While my bread is rising I feel like talking about what I was thinking about while I was kneading. I was thinking about the “Keep Christ In Christmas” thing.
I think that as a friendly reminder to fellow Christians not to get caught up in the shopping, social obligations, travel and food to the point that they forget the spiritual core of this holiday (a word which came from “holy- day” by the way) it is a good thing.
However, having spent the first half of my life as an atheist, I have some suggestions about saying this to everyone else, or acting like the world stole Christmas from us- which, I realize, is easy to feel though only we do that to ourselves.
First of all before saying something, I try really hard to think of what I actually want to accomplish by saying it, what’s really going to happen from what I say, and how it will likely feel to the other person. I don’t always do this so well as I am hopelessly impulsive and I have strong convictions too. But I think it’s important to try.
I probably would have become interested in Jesus a lot earlier in life if it had not been for negative experiences with Christians, ranging from mildly annoying to absolutely offensive.
Judgmental, hurtful, disrespectful talk, and callous attitudes were the main repellants for me.
I don’t think it’s all that bad to say, “keep Christ in Christmas.” But to an unbeliever or someone from another faith that doesn’t sound the way you wish it did.
First of all there is a lot of cross- cultural and inter-religious influence in our current celebrations of Christmas that weren’t even originally about Jesus, to begin with, necessarily. For me that argument doesn’t matter one bit. But it is understandable that it is a comeback for non Christians when they feel unhelpfully disapproved of about Christmas.
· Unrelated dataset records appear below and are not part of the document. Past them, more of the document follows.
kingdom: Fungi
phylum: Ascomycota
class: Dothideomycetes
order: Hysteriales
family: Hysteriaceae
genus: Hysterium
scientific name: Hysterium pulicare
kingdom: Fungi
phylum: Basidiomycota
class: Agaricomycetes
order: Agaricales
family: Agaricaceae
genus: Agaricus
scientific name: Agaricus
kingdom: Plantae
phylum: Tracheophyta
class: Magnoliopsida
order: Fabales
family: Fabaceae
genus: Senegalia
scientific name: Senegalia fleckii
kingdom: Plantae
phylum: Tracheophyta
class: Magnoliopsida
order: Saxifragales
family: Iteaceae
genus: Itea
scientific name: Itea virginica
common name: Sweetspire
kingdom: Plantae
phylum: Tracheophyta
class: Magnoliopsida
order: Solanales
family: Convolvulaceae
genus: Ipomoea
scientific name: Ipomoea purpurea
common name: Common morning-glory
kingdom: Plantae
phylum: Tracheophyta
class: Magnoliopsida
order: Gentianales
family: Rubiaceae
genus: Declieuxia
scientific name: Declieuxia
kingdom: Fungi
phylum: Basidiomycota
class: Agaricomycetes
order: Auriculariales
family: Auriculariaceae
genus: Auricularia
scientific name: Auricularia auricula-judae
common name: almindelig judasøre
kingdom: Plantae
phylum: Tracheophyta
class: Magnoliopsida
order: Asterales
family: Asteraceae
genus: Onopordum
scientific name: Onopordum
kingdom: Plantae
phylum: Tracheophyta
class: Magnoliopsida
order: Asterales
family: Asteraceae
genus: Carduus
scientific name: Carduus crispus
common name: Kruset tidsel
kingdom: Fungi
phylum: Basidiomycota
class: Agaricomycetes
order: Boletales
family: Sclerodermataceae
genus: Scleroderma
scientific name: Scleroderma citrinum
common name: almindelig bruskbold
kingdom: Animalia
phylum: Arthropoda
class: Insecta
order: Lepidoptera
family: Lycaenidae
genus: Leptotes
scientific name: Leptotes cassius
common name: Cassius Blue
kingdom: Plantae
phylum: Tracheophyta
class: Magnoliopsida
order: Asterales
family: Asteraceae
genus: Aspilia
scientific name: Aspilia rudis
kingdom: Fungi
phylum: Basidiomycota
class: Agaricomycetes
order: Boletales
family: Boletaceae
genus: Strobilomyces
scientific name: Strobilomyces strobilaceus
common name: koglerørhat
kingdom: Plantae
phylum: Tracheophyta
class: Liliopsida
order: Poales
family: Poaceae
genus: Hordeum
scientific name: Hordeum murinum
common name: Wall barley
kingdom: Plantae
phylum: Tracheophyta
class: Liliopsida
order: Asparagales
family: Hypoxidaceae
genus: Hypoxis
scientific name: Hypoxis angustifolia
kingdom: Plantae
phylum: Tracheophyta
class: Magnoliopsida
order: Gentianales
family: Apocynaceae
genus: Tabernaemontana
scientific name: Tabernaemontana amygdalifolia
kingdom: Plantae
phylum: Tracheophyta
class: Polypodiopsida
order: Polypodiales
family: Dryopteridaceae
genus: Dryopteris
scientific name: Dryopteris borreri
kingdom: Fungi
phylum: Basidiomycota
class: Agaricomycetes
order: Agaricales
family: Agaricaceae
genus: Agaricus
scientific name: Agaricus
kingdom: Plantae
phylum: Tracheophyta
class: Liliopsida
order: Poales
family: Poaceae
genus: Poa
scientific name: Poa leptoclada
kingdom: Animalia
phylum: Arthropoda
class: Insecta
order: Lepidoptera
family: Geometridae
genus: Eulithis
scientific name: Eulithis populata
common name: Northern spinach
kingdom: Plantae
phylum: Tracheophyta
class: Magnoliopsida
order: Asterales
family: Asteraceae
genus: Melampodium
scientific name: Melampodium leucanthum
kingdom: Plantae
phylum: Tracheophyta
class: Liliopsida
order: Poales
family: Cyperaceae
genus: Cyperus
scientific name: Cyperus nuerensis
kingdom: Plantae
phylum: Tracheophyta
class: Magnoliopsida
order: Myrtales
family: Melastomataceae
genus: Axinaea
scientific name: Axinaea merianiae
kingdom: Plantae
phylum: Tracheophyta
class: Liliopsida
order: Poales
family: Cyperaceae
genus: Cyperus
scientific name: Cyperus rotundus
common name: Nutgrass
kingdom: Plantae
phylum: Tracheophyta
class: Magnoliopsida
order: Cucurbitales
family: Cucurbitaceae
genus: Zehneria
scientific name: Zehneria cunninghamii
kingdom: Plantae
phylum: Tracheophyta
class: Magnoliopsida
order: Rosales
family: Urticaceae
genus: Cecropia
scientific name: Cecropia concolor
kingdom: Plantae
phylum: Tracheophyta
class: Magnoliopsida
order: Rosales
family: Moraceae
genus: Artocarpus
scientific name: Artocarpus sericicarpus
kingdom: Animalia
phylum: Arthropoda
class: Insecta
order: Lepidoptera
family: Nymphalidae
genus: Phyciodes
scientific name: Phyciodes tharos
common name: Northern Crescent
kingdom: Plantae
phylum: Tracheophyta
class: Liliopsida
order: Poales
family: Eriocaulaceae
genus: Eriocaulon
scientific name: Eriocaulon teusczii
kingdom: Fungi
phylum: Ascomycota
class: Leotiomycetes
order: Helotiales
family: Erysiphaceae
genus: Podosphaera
I do believe, as Pope Benedict said in his Christmas message of 2011, that it is important for us to retain the profound simplicity of Christmas: the humility of Christ, the remembrance of the great mystery of our Faith, which is the Incarnation, and not to get stuck in the “false glitter.”
I never have trouble getting stuck in the false glitter. I have trouble with the stress and obligations. I’m not very good at that stuff. So it freaks me out.
I say, let the world have the materialism, the obligations, the stress, and all the glitter and lights it wants. I will keep Jesus on that silent night.
I don’t think there is anything wrong with unbelievers exchanging presents and having Christmas trees, or with us doing that either.
Why don’t we each take what enhances the meaning of the Solemnity of the Nativity for each of us, and leave the rest to others if they want it?
I think when we say things to non Christians like that if they don’t want Jesus, then they shouldn’t celebrate, is counter productive.
I think indignantly saying, “Keep Christ in Christmas,” to an unbelieving world, is just confirming its’ negative impressions of us as judgmental, pushy people who don’t care what others might think or feel or believe.
This sort of thing never brought anyone to the love of Jesus.
I think we give Christ best when we do our best to act like Him. Let’s just do that. What a Christmas that would be. And every church would be full.